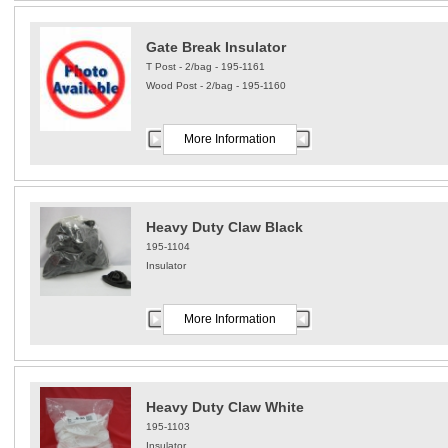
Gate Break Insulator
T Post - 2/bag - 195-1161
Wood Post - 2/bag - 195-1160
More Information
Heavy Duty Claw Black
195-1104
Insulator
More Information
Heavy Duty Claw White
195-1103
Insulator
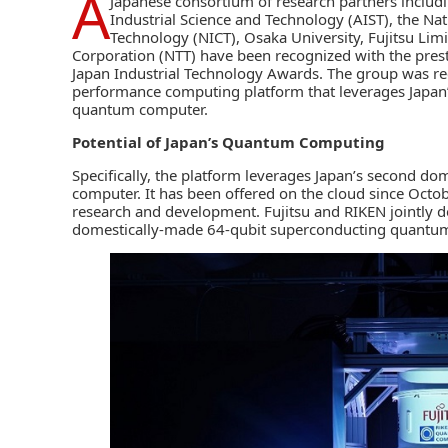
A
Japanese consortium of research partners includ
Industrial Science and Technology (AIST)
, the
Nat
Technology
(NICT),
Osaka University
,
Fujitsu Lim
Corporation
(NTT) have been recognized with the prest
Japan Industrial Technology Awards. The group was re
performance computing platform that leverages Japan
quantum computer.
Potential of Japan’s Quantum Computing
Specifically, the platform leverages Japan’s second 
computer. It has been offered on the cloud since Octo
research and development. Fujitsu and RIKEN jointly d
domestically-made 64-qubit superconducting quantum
* * *
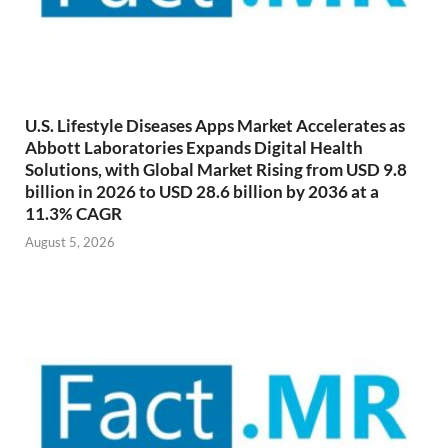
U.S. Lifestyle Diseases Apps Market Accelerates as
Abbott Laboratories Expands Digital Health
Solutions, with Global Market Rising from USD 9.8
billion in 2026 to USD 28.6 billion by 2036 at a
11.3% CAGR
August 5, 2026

EXERCISE DETAILS: If a line above holds the string "leverages", copy it out.

EXPECTED OUTPUT:
performance computing platform that leverages Japan
Specifically, the platform leverages Japan’s second 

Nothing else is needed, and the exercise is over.